The Benchmark — SWE-bench — Stochastic Sandbox

SWE-bench

Evaluates whether language models can autonomously resolve GitHub issues by writing and modifying code.

What it measures

SWE-bench tests a model’s ability to locate bugs, understand codebases, and generate fixes for real software engineering problems. Rather than isolated coding snippets, it uses actual pull requests from open-source Python repositories, asking models to produce diffs that resolve reported issues. This measures practical software engineering capability—reading error messages, navigating unfamiliar code, and producing patches that pass existing tests.

Why it was created

Existing coding benchmarks like HumanEval tested isolated problem-solving but not real-world software maintenance, where engineers spend most of their time debugging and modifying existing systems. SWE-bench was introduced in 2024 by researchers at Princeton and UC San Diego to bridge this gap. It emerged as models claimed increasing software engineering competence but lacked rigorous evaluation on realistic tasks.

How it works

SWE-bench contains 2,294 real GitHub issues from 12 popular Python projects (Django, scikit-learn, sympy, etc.). For each issue, the benchmark provides: the problem description, the repository code at a specific commit, and the ground-truth fix from the merged pull request. Models attempt to generate a patch that resolves the issue. Scoring uses two methods: (1) resolved/unresolved—does the fix make the issue’s test suite pass?—and (2) exact match—does the generated diff match the real PR? The test-based evaluation is more practical but less reproducible than exact matching.

What scores mean in practice

Claude 3.5 Sonnet (Oct 2024) achieves ~25% on the test-based metric with agentic scaffolding—meaning it successfully resolves about 1 in 4 real GitHub issues. GPT-4o scores around 19% under similar conditions. For context, human software engineers would likely resolve 70-80%+ of issues in codebases they’re moderately familiar with. Two years ago, no model had been systematically evaluated on this benchmark. A 5-10% score would have been respectable in early 2024; 25% represents substantial progress but also clarifies how far models remain from autonomous software maintenance.

Known limitations

Survivorship bias: The benchmark uses resolved issues (merged PRs), excluding rejected fixes or issues that community members abandoned. Models might struggle more on edge cases and disputed issues that never made it to the dataset.
Testing incompleteness: A fix passing existing tests doesn’t guarantee correctness—many real codebases have incomplete test coverage. Models could generate patches that work on the test suite but break functionality in production scenarios not covered.
Contamination risk: Popular Python repositories may be well-represented in training data. It’s unclear how much of models’ performance reflects genuine reasoning vs. memorized patterns from similar code they’ve seen. The exact-match scoring is particularly vulnerable to this.
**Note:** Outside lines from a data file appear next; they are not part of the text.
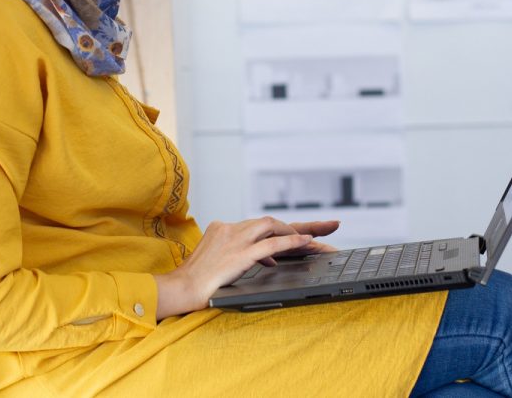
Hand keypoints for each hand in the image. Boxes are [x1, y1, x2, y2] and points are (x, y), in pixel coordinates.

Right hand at [152, 217, 339, 318]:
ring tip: (320, 238)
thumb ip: (244, 256)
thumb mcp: (222, 263)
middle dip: (301, 224)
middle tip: (331, 223)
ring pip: (272, 227)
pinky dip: (291, 241)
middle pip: (270, 222)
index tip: (305, 231)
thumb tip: (269, 258)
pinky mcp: (239, 253)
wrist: (180, 289)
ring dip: (298, 232)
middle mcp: (229, 228)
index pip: (259, 226)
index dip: (284, 227)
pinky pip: (270, 244)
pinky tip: (307, 242)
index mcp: (223, 228)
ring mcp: (234, 238)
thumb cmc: (198, 282)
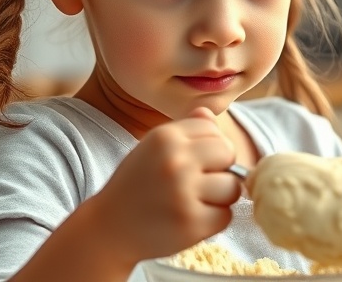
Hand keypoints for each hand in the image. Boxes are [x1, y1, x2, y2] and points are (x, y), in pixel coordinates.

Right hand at [91, 107, 240, 262]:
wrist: (108, 228)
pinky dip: (213, 221)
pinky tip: (190, 219)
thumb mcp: (153, 148)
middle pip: (229, 154)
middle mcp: (175, 160)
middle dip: (220, 169)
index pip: (214, 130)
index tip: (194, 162)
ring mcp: (183, 193)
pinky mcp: (191, 223)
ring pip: (232, 188)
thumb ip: (185, 129)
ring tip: (193, 202)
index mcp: (165, 136)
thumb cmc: (136, 185)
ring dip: (219, 198)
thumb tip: (208, 113)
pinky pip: (225, 216)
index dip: (209, 147)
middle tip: (198, 183)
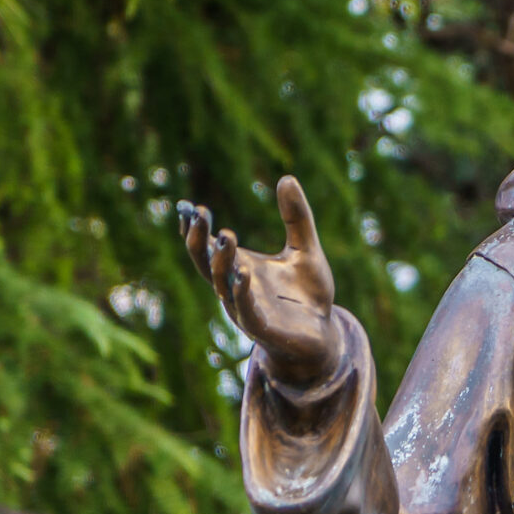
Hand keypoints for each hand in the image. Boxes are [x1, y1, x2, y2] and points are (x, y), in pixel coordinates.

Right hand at [178, 177, 343, 388]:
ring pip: (222, 284)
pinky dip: (241, 292)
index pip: (208, 247)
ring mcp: (245, 308)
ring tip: (226, 235)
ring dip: (221, 261)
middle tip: (199, 215)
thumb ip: (297, 217)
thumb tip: (287, 177)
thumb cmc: (308, 295)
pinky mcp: (261, 328)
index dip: (195, 229)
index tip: (189, 206)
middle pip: (205, 263)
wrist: (323, 336)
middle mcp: (235, 287)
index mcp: (239, 267)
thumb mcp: (305, 249)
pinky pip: (245, 310)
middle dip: (199, 240)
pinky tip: (243, 274)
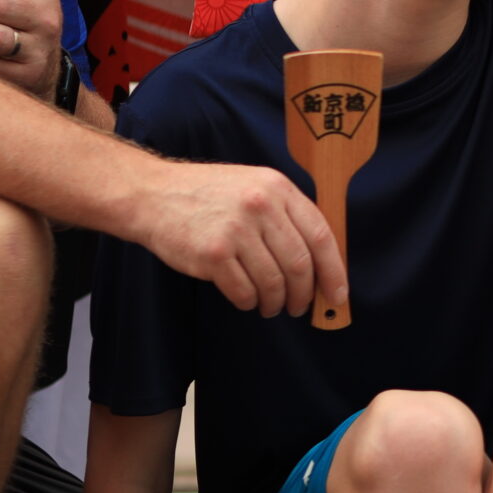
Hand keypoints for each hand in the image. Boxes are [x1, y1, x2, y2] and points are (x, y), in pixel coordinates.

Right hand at [128, 159, 348, 318]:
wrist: (155, 194)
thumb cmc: (209, 195)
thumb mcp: (255, 186)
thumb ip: (286, 214)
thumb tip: (320, 260)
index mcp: (278, 187)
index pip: (321, 235)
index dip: (334, 270)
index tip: (337, 294)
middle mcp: (260, 205)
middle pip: (300, 264)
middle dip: (304, 294)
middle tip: (299, 307)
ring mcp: (236, 229)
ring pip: (273, 282)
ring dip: (276, 302)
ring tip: (271, 306)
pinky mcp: (212, 253)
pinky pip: (243, 291)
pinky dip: (248, 302)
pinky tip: (246, 299)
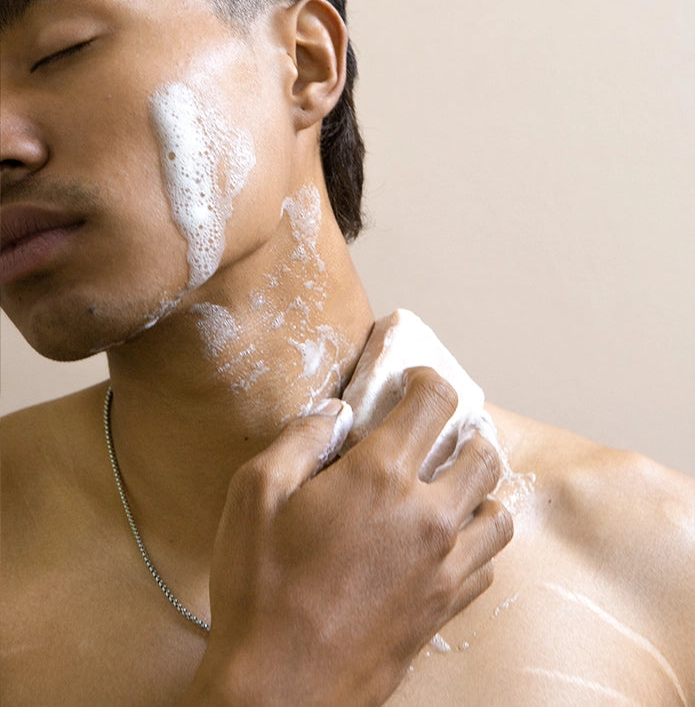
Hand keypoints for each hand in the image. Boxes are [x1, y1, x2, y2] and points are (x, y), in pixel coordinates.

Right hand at [182, 367, 511, 706]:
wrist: (280, 689)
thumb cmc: (261, 589)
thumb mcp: (254, 494)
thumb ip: (300, 438)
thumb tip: (335, 412)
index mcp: (380, 477)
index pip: (434, 403)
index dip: (427, 379)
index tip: (413, 382)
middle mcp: (427, 515)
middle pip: (483, 454)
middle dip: (466, 432)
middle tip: (441, 434)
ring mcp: (443, 566)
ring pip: (498, 512)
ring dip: (481, 489)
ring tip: (452, 487)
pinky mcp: (444, 608)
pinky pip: (487, 564)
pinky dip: (477, 543)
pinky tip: (447, 542)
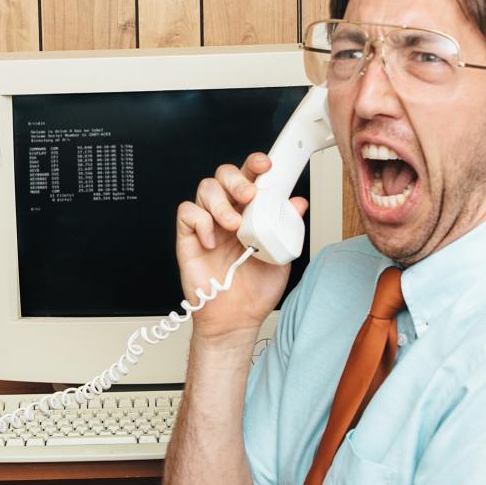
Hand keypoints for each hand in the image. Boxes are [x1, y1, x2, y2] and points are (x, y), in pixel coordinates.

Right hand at [176, 152, 307, 342]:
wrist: (236, 319)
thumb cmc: (256, 290)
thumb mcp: (281, 255)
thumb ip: (287, 227)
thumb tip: (297, 202)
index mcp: (251, 213)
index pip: (250, 178)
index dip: (255, 165)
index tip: (267, 165)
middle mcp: (228, 213)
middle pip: (223, 175)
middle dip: (237, 179)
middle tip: (249, 196)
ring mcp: (207, 224)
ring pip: (205, 188)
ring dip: (221, 202)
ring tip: (233, 225)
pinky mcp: (188, 238)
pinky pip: (187, 213)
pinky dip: (200, 221)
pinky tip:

When to trust it (and when not to)

Trust it for: Comparing relative progress on realistic software tasks and identifying which models are approaching practical usefulness for code review or minor refactoring. It’s concrete and reproducible in ways most coding benchmarks aren’t.
Don’t trust it alone for: Concluding that a model with 25% score is “25% as capable” as a human engineer—the distribution of difficulty is unknown, and real-world software work requires context-switching, communication, and debugging strategies beyond patch generation. Use it as one signal alongside code quality evaluations and practical testing in your specific codebase.